• _Your instructions_: Update the listing from its start through the line containing "लेना चाहते हैं?", inclusive, replacing "Forgotten" with "Lost" and leaving everything else unchanged.

Top of Dataset entries

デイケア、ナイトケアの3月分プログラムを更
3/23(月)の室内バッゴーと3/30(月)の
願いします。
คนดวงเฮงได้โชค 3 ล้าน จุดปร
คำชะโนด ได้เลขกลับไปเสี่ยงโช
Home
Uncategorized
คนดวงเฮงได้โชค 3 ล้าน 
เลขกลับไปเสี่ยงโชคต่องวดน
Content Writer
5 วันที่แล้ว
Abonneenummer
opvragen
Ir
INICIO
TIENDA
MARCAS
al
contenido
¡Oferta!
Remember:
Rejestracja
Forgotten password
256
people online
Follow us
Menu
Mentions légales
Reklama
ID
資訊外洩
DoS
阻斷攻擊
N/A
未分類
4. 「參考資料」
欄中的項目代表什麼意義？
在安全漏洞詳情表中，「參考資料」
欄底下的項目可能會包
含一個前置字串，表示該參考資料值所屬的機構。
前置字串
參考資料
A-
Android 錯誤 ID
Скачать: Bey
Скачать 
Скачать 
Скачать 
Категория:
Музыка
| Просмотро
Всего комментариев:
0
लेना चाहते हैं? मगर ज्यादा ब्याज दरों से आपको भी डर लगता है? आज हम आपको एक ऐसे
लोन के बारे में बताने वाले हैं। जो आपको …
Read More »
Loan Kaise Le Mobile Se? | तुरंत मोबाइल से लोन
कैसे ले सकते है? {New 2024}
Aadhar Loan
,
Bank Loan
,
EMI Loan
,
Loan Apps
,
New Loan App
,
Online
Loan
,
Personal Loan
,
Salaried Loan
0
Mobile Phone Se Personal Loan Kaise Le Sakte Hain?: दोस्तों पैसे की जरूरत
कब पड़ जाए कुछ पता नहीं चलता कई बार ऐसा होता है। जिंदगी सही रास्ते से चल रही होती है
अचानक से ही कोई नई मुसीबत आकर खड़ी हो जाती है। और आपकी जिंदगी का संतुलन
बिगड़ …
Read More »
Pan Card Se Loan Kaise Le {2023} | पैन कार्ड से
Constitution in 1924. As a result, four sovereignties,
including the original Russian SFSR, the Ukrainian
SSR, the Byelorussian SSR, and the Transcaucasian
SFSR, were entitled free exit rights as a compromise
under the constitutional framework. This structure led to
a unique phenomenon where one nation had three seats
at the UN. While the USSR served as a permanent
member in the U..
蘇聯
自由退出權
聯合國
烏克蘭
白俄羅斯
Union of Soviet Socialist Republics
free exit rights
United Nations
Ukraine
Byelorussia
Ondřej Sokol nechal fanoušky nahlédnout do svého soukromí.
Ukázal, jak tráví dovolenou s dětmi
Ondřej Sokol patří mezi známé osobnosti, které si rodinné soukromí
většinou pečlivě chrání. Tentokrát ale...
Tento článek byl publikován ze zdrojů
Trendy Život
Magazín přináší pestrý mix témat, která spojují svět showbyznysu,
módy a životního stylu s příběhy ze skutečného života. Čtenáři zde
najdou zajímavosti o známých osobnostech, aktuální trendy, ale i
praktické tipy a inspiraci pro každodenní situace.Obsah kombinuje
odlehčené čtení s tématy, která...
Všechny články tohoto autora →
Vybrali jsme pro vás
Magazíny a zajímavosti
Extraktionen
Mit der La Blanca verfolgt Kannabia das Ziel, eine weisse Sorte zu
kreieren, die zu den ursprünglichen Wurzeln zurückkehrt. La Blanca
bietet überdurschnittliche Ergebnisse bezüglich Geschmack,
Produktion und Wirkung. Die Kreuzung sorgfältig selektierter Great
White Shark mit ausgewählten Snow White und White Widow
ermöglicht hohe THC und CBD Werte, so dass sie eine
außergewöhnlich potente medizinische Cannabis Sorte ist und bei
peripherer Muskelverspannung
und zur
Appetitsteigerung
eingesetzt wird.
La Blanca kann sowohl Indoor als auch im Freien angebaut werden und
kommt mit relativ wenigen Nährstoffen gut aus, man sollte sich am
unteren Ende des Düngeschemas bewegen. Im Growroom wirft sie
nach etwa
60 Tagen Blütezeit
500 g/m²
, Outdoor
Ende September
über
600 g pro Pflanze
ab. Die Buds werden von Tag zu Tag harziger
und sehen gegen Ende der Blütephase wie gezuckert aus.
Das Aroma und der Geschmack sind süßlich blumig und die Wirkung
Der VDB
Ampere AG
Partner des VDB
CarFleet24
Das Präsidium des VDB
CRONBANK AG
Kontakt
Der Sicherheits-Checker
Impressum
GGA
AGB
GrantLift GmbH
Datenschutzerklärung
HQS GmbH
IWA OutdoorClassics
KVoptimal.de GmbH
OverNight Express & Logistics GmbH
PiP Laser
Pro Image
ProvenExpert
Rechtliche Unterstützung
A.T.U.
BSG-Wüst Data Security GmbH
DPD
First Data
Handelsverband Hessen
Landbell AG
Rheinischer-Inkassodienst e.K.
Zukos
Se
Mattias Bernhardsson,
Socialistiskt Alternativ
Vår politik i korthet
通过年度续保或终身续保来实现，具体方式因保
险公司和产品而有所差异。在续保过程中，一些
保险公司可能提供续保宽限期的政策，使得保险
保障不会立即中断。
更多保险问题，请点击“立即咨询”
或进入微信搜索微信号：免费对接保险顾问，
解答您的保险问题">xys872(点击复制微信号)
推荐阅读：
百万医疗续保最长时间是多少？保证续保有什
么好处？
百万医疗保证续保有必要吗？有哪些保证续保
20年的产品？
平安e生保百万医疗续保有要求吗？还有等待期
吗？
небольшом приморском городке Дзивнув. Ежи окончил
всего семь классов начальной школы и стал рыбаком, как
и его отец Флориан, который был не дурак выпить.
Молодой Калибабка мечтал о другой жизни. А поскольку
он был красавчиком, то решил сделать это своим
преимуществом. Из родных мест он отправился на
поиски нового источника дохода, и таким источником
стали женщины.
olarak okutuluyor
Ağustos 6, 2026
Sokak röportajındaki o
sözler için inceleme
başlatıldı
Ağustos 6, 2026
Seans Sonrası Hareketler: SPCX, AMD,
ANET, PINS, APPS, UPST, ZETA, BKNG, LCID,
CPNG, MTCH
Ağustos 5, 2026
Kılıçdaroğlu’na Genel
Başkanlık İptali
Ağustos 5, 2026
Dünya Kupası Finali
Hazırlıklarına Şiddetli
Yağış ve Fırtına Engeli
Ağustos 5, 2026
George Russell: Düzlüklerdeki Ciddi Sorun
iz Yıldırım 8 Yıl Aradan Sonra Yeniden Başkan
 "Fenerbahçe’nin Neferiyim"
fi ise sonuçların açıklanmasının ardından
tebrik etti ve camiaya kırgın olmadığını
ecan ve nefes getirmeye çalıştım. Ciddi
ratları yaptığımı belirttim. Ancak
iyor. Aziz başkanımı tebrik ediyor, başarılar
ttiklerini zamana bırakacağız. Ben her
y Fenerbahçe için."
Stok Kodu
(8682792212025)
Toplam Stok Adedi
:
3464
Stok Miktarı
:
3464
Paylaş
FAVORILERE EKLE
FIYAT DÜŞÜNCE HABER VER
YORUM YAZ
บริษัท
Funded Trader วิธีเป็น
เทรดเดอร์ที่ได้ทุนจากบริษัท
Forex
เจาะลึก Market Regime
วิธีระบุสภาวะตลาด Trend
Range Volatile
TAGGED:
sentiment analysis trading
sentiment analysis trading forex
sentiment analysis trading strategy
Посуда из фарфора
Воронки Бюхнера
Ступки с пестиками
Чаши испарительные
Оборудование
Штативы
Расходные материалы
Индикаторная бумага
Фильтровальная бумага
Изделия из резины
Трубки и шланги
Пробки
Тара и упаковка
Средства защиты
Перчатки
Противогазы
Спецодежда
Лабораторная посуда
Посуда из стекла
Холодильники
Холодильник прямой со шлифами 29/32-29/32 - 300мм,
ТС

Bottom of Dataset entries

• _Reply to the exercise_:
デイケア、ナイトケアの3月分プログラムを更
3/23(月)の室内バッゴーと3/30(月)の
願いします。
คนดวงเฮงได้โชค 3 ล้าน จุดปร
คำชะโนด ได้เลขกลับไปเสี่ยงโช
Home
Uncategorized
คนดวงเฮงได้โชค 3 ล้าน 
เลขกลับไปเสี่ยงโชคต่องวดน
Content Writer
5 วันที่แล้ว
Abonneenummer
opvragen
Ir
INICIO
TIENDA
MARCAS
al
contenido
¡Oferta!
Remember:
Rejestracja
Lost password
256
people online
Follow us
Menu
Mentions légales
Reklama
ID
資訊外洩
DoS
阻斷攻擊
N/A
未分類
4. 「參考資料」
欄中的項目代表什麼意義？
在安全漏洞詳情表中，「參考資料」
欄底下的項目可能會包
含一個前置字串，表示該參考資料值所屬的機構。
前置字串
參考資料
A-
Android 錯誤 ID
Скачать: Bey
Скачать 
Скачать 
Скачать 
Категория:
Музыка
| Просмотро
Всего комментариев:
0
लेना चाहते हैं? मगर ज्यादा ब्याज दरों से आपको भी डर लगता है? आज हम आपको एक ऐसे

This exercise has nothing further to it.